Yeasted German cake full of crème patisserie and topped with crunchy honey & almond topping? Yes please!
It’s another Cook’s Country recipe, so lots of conversions from sticks and spoons… Plus I’m going to use my sodo sourdough for the yeasted cake, so more conversions needed.
So I’ll write out the ingredients with my conversions, but if you want the full method: pay up for the Cook’s Country subscription!
For the crème pat:
- 1 tsp unflavored gelatin
- 1 Tbsp water
- 6 medium egg yolks
- 100g golden caster sugar
- 1/4 teaspoon salt
- 415ml milk
- 2 Tbsp cornflour
- 30g unsalted butter
- 1 Tbsp vanilla extract
For the cake:
- 125ml refreshed starter
- 125ml milk
- 1 medium egg plus 2 medium yolks
- 350g strong plain four
- 50g golden caster sugar
- 1/2 tsp salt
- 115g unsalted butter, cut into 8 pieces and softened
For the topping:
- 60g unsalted butter
- 60ml honey
- 2 Tbsp sugar
- 1/8 tsp salt
- 60g sliced almonds
The cake is basically made like a brioche, so I made the dough then added in the butter bit by bit.

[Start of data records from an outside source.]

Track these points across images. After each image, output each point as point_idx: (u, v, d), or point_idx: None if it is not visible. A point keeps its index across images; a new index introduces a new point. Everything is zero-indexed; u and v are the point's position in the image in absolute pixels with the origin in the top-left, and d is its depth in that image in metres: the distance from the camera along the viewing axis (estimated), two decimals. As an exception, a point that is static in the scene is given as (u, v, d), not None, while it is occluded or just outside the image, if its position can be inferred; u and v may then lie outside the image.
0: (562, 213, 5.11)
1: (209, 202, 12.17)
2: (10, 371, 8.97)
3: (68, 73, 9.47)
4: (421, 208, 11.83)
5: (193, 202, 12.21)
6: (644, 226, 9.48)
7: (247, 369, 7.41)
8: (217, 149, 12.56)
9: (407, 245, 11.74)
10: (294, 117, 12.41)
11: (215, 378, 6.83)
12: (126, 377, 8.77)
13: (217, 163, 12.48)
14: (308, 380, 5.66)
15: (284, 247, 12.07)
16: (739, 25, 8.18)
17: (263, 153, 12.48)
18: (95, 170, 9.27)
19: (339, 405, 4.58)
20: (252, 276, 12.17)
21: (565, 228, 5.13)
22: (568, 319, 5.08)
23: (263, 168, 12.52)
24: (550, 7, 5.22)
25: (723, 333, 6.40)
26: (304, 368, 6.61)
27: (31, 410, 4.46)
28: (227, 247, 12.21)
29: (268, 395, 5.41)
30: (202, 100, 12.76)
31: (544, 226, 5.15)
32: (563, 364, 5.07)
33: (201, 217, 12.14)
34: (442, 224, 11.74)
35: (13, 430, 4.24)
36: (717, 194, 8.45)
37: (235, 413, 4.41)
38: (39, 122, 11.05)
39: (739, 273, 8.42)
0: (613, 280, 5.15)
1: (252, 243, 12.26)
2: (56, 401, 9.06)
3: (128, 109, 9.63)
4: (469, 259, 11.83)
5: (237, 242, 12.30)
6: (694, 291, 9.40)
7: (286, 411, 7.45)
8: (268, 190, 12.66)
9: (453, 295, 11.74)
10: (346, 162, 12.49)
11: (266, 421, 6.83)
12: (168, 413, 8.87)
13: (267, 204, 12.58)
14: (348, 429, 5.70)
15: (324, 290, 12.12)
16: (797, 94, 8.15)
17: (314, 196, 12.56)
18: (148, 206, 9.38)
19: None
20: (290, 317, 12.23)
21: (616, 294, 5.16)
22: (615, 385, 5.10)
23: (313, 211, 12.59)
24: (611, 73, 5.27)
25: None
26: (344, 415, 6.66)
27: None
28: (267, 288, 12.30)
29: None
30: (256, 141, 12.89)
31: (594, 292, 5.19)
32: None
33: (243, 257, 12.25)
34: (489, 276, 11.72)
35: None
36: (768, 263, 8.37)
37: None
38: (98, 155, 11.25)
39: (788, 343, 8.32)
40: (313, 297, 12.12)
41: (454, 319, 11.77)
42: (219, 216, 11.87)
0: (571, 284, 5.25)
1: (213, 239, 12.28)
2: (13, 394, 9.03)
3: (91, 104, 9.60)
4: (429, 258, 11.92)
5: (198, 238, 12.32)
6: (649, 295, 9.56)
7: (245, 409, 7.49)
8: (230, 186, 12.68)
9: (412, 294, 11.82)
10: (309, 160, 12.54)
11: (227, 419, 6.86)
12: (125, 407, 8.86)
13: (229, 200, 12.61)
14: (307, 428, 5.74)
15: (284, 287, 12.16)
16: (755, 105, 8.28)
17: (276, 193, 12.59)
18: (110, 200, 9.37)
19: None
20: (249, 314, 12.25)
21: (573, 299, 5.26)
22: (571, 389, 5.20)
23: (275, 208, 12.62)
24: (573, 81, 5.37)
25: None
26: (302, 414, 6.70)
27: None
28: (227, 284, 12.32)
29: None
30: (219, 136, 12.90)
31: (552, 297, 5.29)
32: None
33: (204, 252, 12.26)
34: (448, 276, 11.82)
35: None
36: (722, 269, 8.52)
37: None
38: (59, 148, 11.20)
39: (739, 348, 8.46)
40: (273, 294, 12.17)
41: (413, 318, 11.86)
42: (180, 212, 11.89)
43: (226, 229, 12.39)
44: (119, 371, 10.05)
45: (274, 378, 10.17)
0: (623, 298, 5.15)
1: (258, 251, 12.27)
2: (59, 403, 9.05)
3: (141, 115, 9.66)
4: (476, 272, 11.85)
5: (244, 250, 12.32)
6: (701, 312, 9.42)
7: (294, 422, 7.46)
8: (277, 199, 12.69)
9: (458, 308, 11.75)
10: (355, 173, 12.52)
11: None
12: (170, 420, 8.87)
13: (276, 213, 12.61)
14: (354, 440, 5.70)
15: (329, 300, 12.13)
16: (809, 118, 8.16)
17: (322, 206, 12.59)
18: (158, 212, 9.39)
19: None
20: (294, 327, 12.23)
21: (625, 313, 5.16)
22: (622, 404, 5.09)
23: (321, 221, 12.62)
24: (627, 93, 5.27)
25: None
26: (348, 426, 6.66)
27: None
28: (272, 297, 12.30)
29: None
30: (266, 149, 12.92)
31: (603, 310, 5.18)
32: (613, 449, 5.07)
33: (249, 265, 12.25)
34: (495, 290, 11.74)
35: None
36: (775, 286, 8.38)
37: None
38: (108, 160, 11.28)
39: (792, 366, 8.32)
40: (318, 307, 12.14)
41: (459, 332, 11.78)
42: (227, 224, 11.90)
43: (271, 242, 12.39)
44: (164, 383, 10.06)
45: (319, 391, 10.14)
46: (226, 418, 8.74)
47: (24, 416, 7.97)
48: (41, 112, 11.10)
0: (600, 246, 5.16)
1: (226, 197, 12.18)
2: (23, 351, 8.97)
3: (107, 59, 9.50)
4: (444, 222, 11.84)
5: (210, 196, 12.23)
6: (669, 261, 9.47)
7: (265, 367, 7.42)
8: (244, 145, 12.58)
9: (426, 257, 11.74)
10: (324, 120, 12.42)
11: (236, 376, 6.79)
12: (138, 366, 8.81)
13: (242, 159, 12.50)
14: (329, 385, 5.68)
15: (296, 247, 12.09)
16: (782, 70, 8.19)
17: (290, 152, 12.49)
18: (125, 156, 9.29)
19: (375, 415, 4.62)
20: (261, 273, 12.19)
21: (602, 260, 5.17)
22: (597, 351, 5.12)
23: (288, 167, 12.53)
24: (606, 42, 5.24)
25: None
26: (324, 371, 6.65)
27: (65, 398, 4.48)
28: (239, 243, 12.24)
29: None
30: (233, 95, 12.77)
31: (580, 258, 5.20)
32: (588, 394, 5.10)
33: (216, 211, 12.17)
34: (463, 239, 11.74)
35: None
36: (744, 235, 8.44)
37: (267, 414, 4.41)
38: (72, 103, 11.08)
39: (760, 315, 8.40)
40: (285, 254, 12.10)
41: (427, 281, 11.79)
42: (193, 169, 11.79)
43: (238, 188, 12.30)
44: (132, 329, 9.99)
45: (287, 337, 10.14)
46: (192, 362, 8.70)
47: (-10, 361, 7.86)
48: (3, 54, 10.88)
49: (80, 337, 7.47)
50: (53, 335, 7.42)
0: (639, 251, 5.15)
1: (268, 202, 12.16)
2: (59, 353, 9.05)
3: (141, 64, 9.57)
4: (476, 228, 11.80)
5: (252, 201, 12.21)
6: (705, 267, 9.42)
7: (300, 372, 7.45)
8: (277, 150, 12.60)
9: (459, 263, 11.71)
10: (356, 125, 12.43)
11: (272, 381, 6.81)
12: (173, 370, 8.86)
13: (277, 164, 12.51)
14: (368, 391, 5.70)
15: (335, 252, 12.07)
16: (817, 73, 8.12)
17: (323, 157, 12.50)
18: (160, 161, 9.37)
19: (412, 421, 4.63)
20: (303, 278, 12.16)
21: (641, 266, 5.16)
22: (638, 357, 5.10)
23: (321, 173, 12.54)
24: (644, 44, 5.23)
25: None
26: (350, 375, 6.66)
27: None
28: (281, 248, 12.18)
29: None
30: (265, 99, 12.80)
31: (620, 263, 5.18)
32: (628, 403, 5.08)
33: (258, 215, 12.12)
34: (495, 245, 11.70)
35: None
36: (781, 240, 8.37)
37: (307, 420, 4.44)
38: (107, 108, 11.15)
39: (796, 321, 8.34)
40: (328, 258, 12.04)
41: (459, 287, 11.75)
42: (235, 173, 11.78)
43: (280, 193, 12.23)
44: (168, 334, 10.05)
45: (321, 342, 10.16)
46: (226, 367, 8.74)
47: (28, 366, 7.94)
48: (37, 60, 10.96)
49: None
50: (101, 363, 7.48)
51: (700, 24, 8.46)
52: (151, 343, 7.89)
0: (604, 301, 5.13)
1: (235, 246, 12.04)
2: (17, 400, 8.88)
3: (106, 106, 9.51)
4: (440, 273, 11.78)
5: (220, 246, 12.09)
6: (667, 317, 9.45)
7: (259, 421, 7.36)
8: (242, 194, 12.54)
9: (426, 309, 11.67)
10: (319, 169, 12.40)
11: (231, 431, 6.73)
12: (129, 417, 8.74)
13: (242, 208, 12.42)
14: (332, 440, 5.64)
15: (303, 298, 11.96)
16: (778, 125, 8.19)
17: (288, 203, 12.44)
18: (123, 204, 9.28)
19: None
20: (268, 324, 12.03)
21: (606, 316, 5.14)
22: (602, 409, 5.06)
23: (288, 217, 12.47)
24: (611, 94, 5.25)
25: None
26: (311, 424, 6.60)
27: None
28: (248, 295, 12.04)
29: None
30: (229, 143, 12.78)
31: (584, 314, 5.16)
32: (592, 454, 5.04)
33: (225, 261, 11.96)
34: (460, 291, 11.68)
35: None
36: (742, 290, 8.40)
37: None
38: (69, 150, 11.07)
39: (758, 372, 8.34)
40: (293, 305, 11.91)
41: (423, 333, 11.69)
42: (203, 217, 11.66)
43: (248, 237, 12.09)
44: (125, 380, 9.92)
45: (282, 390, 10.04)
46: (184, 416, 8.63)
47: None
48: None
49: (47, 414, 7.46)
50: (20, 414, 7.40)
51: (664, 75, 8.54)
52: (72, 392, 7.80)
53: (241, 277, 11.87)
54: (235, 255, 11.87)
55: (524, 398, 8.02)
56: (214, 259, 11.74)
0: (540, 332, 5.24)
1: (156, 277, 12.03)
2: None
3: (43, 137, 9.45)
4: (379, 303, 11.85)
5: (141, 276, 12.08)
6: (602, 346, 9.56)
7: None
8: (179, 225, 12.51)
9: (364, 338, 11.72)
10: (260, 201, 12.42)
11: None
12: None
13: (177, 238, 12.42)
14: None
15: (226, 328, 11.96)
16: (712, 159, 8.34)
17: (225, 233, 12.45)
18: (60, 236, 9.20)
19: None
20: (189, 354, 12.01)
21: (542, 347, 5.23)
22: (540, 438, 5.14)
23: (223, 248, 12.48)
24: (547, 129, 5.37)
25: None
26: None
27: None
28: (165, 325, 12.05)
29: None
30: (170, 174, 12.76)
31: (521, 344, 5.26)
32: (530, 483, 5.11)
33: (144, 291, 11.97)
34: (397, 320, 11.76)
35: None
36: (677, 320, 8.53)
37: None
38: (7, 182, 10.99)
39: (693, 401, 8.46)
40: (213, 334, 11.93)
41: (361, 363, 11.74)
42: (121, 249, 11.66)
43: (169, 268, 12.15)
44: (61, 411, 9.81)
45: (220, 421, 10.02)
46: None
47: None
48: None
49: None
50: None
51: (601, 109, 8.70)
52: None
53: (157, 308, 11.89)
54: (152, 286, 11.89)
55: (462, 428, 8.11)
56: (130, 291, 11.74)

After some kneading we’ve got our cake brioche dough.
After a couple of hours rising it’s into the cake pan for another couple of hours proofing.

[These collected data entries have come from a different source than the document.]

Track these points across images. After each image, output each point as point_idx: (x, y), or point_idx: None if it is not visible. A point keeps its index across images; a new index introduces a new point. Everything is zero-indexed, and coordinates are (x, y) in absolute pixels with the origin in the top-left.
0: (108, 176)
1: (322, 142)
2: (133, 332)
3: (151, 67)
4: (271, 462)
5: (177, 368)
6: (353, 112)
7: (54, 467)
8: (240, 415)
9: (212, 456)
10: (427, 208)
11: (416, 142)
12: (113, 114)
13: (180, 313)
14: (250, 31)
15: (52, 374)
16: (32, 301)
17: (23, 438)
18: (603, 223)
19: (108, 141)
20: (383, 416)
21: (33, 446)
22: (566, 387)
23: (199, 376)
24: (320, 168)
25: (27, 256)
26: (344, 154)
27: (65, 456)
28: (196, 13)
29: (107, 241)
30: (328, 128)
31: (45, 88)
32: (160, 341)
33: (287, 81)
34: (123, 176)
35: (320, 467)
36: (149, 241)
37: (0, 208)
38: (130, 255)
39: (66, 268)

Actually three hours proofing as it didn’t really go puffy. I guess that’s the difference between instant yeast and my modified sourdough version.
The topping gets melted together, then into a 160C fan oven, turn after 20 minutes, check after a total of 30 minutes.
It ended up being in the oven for 45 minutes waiting for the top to brown.
Then it sank :(
Half an hour later we removed it from the tin.
Now we just have to make the creme pat. Then I read it takes three hours to chill… so we did not get our cake the night we were expecting it :(
So the next day we make the creme pat, using the stand mixer as much as possible.
The in-pan part was still by hand… we took turns whisking, and it was painful. I think the hand mixer next time! Eventually we had our creme pat, which then got the chilling it needed.
The clever trick for this cake is cutting the top before putting on the creme pat, so you don’t get the pressure on the filling as you cut!
A alice is cut.
And NOM! Mmm… The cake is dense and tasty, the huge creme pat layer lightens it, and the honey almond topping… tops it :)
Wow, that was a job and a half. It looked very tasty though.